Quantum Microscope ‘Made In Jülich'

Physicists at Forschungszentrum Jülich have developed a unique scanning tunneling microscope with magnetic cooling for studying quantum effects

They depict materials with atomic precision and are versatile: researchers have been using scanning tunneling microscopes for many years to explore the world of the nano-cosmos. Physicists at Forschungszentrum Jülich have now optimized such a device for researching quantum effects. Thanks to magnetic cooling, your scanning tunneling microscope has no moving parts and works almost vibration-free at extremely low temperatures of up to 30 millikelvin. The instrument can help researchers in the future to discover the unusual properties of quantum materials, which are of crucial importance for the development of quantum computers and sensors.

The area near absolute zero is particularly exciting for physics. Thermal fluctuations are reduced to a minimum at the low temperatures.

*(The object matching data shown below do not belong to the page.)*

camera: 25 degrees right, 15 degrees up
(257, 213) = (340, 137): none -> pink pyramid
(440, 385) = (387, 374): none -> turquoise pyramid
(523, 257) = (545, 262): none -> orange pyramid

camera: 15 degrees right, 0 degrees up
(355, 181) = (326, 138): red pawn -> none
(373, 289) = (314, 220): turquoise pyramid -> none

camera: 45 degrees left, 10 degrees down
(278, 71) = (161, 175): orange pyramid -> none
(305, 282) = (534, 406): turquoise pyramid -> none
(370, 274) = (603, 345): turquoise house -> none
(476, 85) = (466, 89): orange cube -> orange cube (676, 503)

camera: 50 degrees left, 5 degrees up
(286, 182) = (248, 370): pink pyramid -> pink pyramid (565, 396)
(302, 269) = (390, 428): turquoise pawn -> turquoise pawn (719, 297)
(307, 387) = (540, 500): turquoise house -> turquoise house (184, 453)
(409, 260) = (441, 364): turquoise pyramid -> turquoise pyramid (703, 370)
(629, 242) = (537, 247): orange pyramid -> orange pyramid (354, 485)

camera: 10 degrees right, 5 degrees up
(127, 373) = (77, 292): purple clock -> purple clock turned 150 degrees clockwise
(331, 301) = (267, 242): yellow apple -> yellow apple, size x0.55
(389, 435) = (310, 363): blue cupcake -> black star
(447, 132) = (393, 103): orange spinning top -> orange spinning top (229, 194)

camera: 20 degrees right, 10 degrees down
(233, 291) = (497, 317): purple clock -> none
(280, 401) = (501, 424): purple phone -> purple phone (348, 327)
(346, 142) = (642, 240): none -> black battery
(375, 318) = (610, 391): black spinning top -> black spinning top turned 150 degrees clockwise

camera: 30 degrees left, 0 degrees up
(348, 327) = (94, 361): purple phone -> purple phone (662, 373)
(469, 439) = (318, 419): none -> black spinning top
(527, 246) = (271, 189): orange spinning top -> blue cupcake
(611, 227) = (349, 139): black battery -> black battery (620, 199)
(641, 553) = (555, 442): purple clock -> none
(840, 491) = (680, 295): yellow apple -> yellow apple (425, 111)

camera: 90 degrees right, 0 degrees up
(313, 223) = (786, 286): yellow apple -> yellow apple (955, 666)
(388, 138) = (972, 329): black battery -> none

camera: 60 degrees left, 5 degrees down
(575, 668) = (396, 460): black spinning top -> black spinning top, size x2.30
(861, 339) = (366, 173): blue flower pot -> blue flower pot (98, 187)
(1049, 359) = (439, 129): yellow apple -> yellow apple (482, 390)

The laws of quantum physics come into play and reveal special properties of materials. Electric current then flows without any loss and without any resistance. Another example is what is known as superfluidity: individual atoms merge into a collective state and move past one another without friction.

Such extremely low temperatures are also the prerequisite for researching quantum effects for quantum computing and making them usable. Researchers around the world and at Forschungszentrum Jülich are currently pursuing this goal at full speed. Quantum computers could be vastly superior to conventional supercomputers in certain tasks. But the development is still at the very beginning. A central challenge is the search for materials and processes that make complex architectures with stable quantum bits possible.

"I think a versatile microscope like ours is the means of choice for this fascinating task because it enables the imaging and manipulation of matter at the level of individual atoms and molecules in a variety of ways," explains Ruslan Temirov from Forschungszentrum Jülich.

For this purpose, over many years of work, he and his team have equipped a scanning tunneling microscope with magnetic cooling. “Our new microscope differs from all the others in the same way that an electric car differs from a combustion engine,” explains the Jülich physicist. So far, a kind of liquid fuel, a mixture of two helium isotopes, has been used to bring microscopes to such low temperatures. “During operation, this cooling mixture continuously circulates through thin pipes, which leads to increased background noise,” says Temirov.

The cooling device of the Jülich microscope, on the other hand, is based on the process of adiabatic demagnetization. The principle is not new. It was already used in the 1930s to achieve temperatures below 1 Kelvin for the first time in the laboratory. “To cool the device, we only change the strength of the electrical current that flows through an electromagnetic coil. Our microscope has no moving parts and works practically vibration-free, ”reports Ruslan Temirov.

The Jülich team were the first to construct a scanning tunneling microscope with this technology. “The new cooling technology has several advantages in practice. Not only does the image quality benefit from this, the operation of the device and the entire structure are also simplified, ”says institute director Stefan Tautz. With its modular design, the Jülich quantum microscope is also open to technical advances, as upgrades are easy to implement. “Adiabatic cooling is a real quantum leap for scanning tunneling microscopy. The advantages are so significant that we are now developing a commercial prototype in the next step, ”explains Stefan Tautz. Quantum technologies are currently the focus of research. The interest of numerous research groups in such an instrument should therefore be certain.